We then moved on to comparing the butterfly’s life cycle to that of humans. We decided that humans go through four basic stages as well. We called them: baby/infant, child/youth, adolescence/teen, and adult/grown-up. Again we agreed that humans had little control over the stage of physical development in which they found themselves.
Then we began to look at the four stages of social development in which one human and/or a society could operate. We talked about what a human and a society in anarchy would look like and how such a situation was so hopeless.
Then we talked about what would likely occur to remedy the problems of an anarchy-based society. We decided that someone would rise up and take control of the situation (thereby becoming a boss) and that this may or may not be a good thing. We looked at countries around the world where we thought this might have happened.

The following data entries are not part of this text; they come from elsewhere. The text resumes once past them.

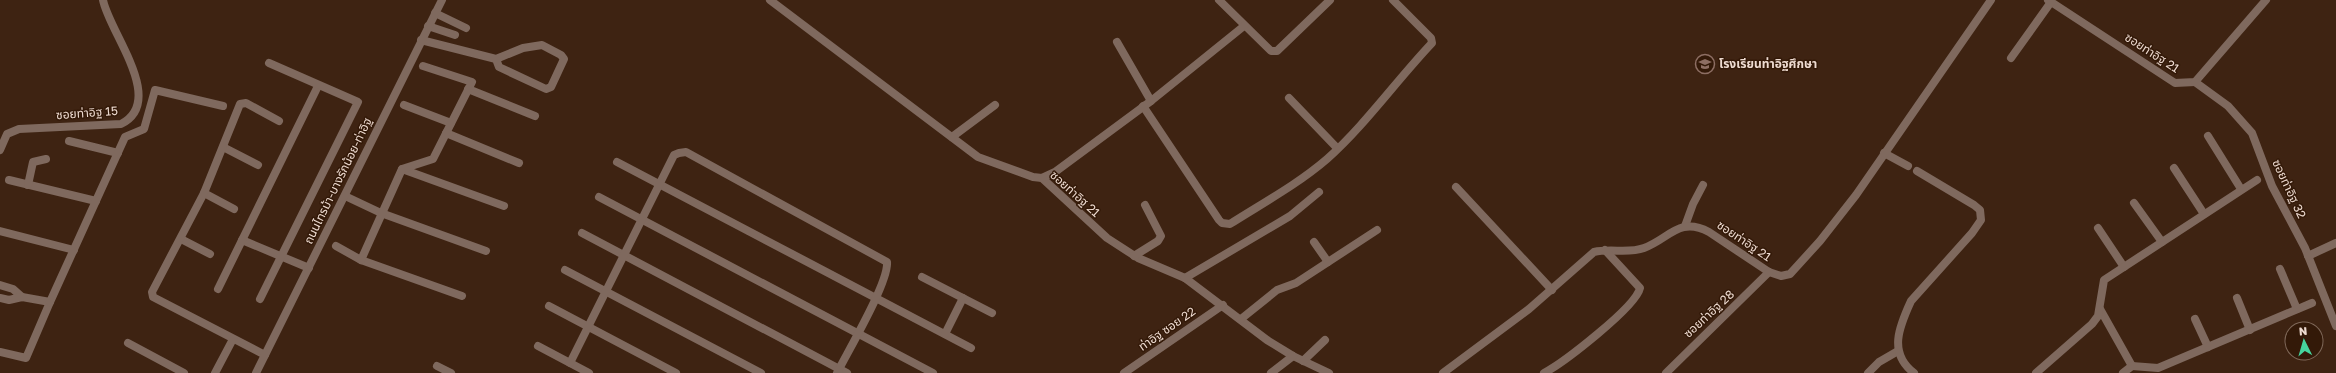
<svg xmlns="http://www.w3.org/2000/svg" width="2336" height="373" viewBox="0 0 2336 373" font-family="'Golos Text','Noto Sans Thai',sans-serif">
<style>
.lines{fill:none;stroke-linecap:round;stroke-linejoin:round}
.minor{stroke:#7f695e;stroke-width:8}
.labels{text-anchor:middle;stroke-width:3;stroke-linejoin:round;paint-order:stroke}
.street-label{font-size:12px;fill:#eedbd1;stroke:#331908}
.poi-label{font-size:12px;font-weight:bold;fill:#eedbd1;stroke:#331908;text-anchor:start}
</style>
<rect width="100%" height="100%" fill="#3e2312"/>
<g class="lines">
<g class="minor">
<path d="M770 0 978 157 1033 177 1042 178 1107 238 1138 258 1185 278 1267 340 1293 356 1329 373"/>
<path d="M1219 0 1271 51H1277L1330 0"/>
<path d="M2048 0 2175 83 2195 82 2266 0"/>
<path d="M435 13 466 28"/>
<path d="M428 26 455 35"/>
<path d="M421 40 496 59 523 48 542 45 561 55 564 59 551 87 546 89 499 67 496 59"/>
<path d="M1117 42 1151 101"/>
<path d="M2011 58 2051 2"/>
<path d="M2195 82 2228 106 2252 133 2272 186 2305 248 2336 326"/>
<path d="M468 89 535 116"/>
<path d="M1289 98 1337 148"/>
<path d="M404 105 451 123"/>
<path d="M1143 106 1219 220 1222 223 1230 224C1263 203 1298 184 1327 159 1366 124 1396 81 1432 43L1431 38 1393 0"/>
<path d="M446 133 519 163"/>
<path d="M2208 136 2241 189"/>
<path d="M952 137 995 105"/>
<path d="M69 141 118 153"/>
<path d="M223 147 258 165"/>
<path d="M0 150 7 134 19 129 121 124C167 101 109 32 103 0"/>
<path d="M1884 153 1908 166"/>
<path d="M617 162 971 348"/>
<path d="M2174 168 2204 214"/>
<path d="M402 169 504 206"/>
<path d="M1042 178 1055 172 1151 101 1244 26"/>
<path d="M9 180 96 201"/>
<path d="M28 185 33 162 46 159"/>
<path d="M1456 187 1552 290"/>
<path d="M204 193 234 209"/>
<path d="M345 196 381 213 486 251"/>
<path d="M599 197 933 373"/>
<path d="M2134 203 2162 242"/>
<path d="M1685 226 1693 204 1703 185"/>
<path d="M2098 228 2124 267"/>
<path d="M0 231 74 250"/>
<path d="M582 233 847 373"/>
<path d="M181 239 210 254"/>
<path d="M242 240 309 268"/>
<path d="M1314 242 1328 262"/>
<path d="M336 246 361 260 462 296"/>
<path d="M1134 256 1158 241 1161 236 1145 205"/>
<path d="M2308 256 2336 243"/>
<path d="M361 260 402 169 433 159 472 82 423 66"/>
<path d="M2280 269 2297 309"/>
<path d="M565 270 761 373"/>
<path d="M922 277 992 313"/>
<path d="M1185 278 1290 216 1319 192"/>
<path d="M0 285 13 289 22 297"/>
<path d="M218 289 318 86"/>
<path d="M0 298 9 300 22 297 50 302 26 358 0 352"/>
<path d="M2237 298 2250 330"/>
<path d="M260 299 358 102 269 63"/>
<path d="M50 302 125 137 144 129 155 90 223 106"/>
<path d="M549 306 676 373"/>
<path d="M2100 309 2132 366 2123 373"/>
<path d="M1241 319 1277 290 1296 283 1377 230"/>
<path d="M2195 319 2208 347"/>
<path d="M945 334 963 298"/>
<path d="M128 343 184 373"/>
<path d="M538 346 589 373"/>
<path d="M265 355 153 297 152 292 204 193 240 104 246 103 279 121"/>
<path d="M1303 361 1325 340"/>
<path d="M570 363 674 155 679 153 686 152 887 262C889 282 848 351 837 373"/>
<path d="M437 366 451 373"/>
<path d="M2132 366 2158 368 2312 303"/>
<path d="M215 373 233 339"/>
<path d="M256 373 442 0"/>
<path d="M1124 373 1223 305"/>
<path d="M1271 373 1293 356"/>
<path d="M1443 373 1529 309 1594 252C1611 248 1628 254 1644 248 1669 239 1679 216 1709 232L1769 272 1781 276 1790 274 1820 241 1856 195 1991 0"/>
<path d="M1544 373C1563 363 1636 307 1640 288L1605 250"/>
<path d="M1666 373 1769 272"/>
<path d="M1868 373 1879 362 1898 351"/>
<path d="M1914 373C1888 353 1899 327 1911 301L1972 233 1981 220 1980 210 1974 205 1917 171"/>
<path d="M2036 373 2092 324 2098 316 2104 280 2257 180"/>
</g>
</g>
<defs>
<g id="school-ring" transform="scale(1)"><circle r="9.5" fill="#331908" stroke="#8d6e63" stroke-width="1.5"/><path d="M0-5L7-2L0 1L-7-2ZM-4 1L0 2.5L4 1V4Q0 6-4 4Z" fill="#8d6e63"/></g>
</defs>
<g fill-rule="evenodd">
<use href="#school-ring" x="1705" y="64"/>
</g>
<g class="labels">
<g class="street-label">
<text transform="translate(2152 53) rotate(33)" y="4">ซอยท่าอิฐ 21</text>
<text transform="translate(87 113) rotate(-4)" y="4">ซอยท่าอิฐ 15</text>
<text transform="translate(338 181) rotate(-64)" y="4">ถนนไทรม้า-บางรักน้อย-ท่าอิฐ</text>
<text transform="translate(2289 189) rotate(65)" y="4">ซอยท่าอิฐ 32</text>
<text transform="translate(1075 194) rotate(42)" y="4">ซอยท่าอิฐ 21</text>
<text transform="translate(1744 241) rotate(34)" y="4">ซอยท่าอิฐ 21</text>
<text transform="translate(1709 314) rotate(-43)" y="4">ซอยท่าอิฐ 28</text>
<text transform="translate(1167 329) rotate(-35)" y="4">ท่าอิฐ ซอย 22</text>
</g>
<g class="poi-label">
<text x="1719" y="68">โรงเรียนท่าอิฐศึกษา</text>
</g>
</g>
<g transform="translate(2304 341) rotate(355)"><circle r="19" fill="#331908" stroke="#7e6758"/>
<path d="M0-3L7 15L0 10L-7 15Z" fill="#46d49e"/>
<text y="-6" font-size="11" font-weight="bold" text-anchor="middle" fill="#eedbd1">N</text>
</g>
</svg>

Next we moved on to looking at the level of control or power in a group of friends. We decided that a group of friends works together to share control based on what they agree is their mission and that oftentimes this mission and the group control is not ever discussed; it is more or less just understood among the group members. From here a discussion of blind conformity developed and how this type of cooperation is not necessarily good. We went on to look at how being considerate of others and cooperating for the right reasons resulted in a democratic society like the United States.
We decided that doing what is right because we know it is the best thing to do is a much higher level of development than doing what is right as a result of peer pressure.
Finally, we talked about how we had more control over our stage of social development than we did over our stage of physical development. The thought of being in control over something about themselves heightened their interest in the Raise Responsibility System.
The important part of the hierarchy is having students reflect on their motivation—Level C, external motivation, or Level D, internal motivation. The more students reflect on their level of motivation, the more they want to get to the highest level.